The Protein Data Bank (PDB) bioinformatics database is the world’s largest repository of experimentally-determined structures of proteins, nucleic acids, and complex assemblies. All data is gathered using experimental methods such as X-ray, spectroscopy, crystallography, NMR, etc.

 

The PDB has a lot of repeating structures with different resolutions, methods, mutations, etc. Doing an experiment with the same or similar proteins can produce bias in any group analysis, so we will need to choose the correct structure from among any set of duplicates. For that purpose, we need to use a non-redundant (NR) set of proteins.

For the purpose of normalization, I recommend downloading the chemical compound dictionary for importing atom names into a database that uses 3NF or uses a star schema and dimensional modeling. (I’ve also used DSSP to help eliminate problematic structures. I won’t cover that in this article, but note that I didn’t use any other DSSP features.)

Data used in this research contains single-unit proteins who contain at least one disulfide bond taken from different species. To perform an analysis, all disulfide bonds are first classified as consecutive or nonconsecutive, by domain (archaea, prokaryote, viral, eukaryote, or other), and also by length.

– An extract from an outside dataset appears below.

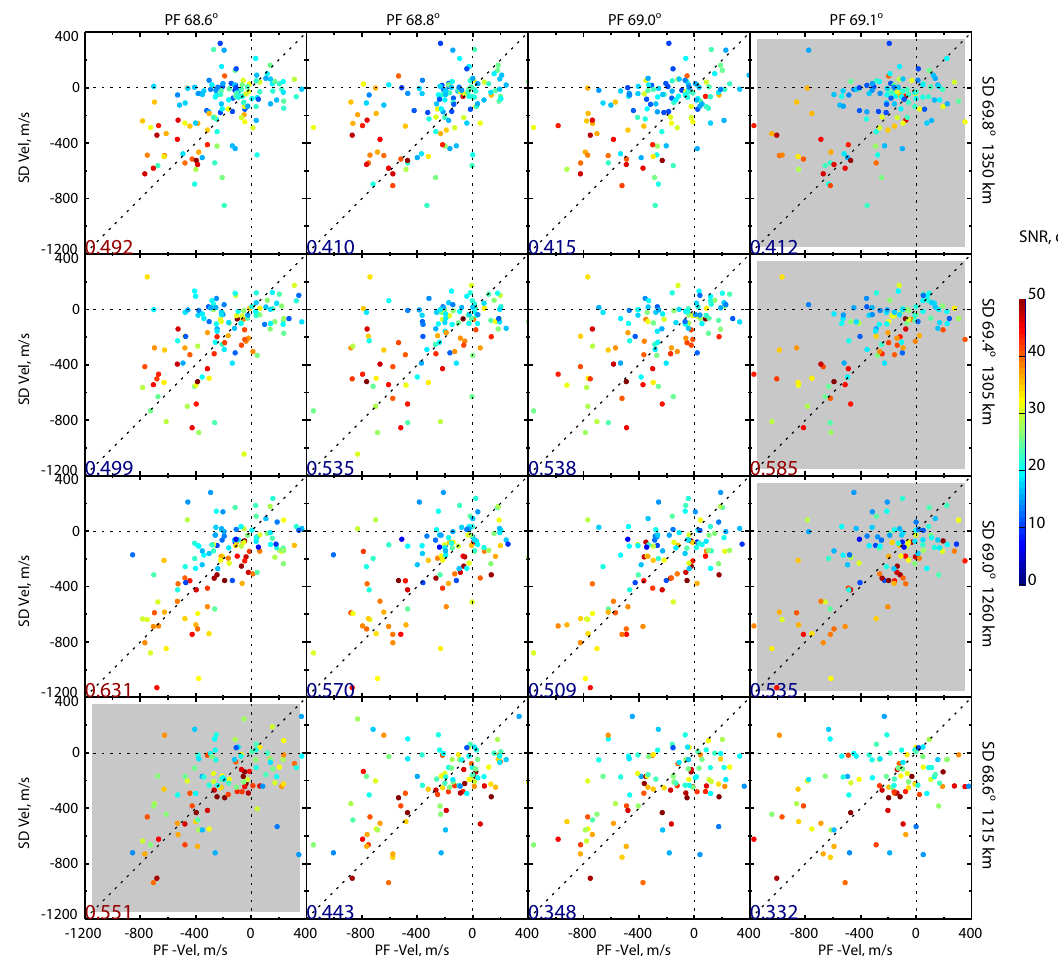
Figure 3. Scatter plots of the SuperDARN KOD Doppler velocity (SD Vel) in beam 3 versus the reversed PFISR ion drift velocity in beam 64079 (PF-Vel). The columns (rows) refer to 4 selected MLATs of the PFISR (KOD) observations as given at the top (right). The points are color-coded in SNR measured by KOD. The digits in the bottom-left corner of each panel show the linear Pearson correlation coefficient between the two velocity data sets. The red digits indicate the maximum correlation for a given KOD range gate (within the PF range gates considered here). The panel highlighted with a grey background refers to the nominally matched MLATs (also within the considered PF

Description: Primary and tertiary protein structures

Primary and tertiary protein structures, before and after protein folding.

 

Output

To be ready for input into R, SPSS, or some other tool, an analyst will need the data to be in a database table with this structure:

Column

Type

Description

code

character(4)

Experiment ID (alphanumeric, case-insensitive, and cannot start with a zero)

title

character varying(1000)

Title of the experiment, for reference (field can be also text format)

ss_bonds

integer

Number of disulfide bonds in the chosen chain

ssbonds_overlap

integer

Number of overlapping disulfide bonds

intra_count

integer

Number of bonds made within the same chain

sci_name_src

character varying(5000)

Scientific name of organism from which the sequence is taken

tax_path

character varying

Path in Linnaean classification tree

src_class

character varying(20)

Top-level class of organism (eukaryote, prokaryote, virus, archaea, other)

has_reactives7

boolean

True if and only if the sequence contains reactive centers

len_class7

integer

Length of sequence in set 7 (set with p-value 10e-7 calculated by blast)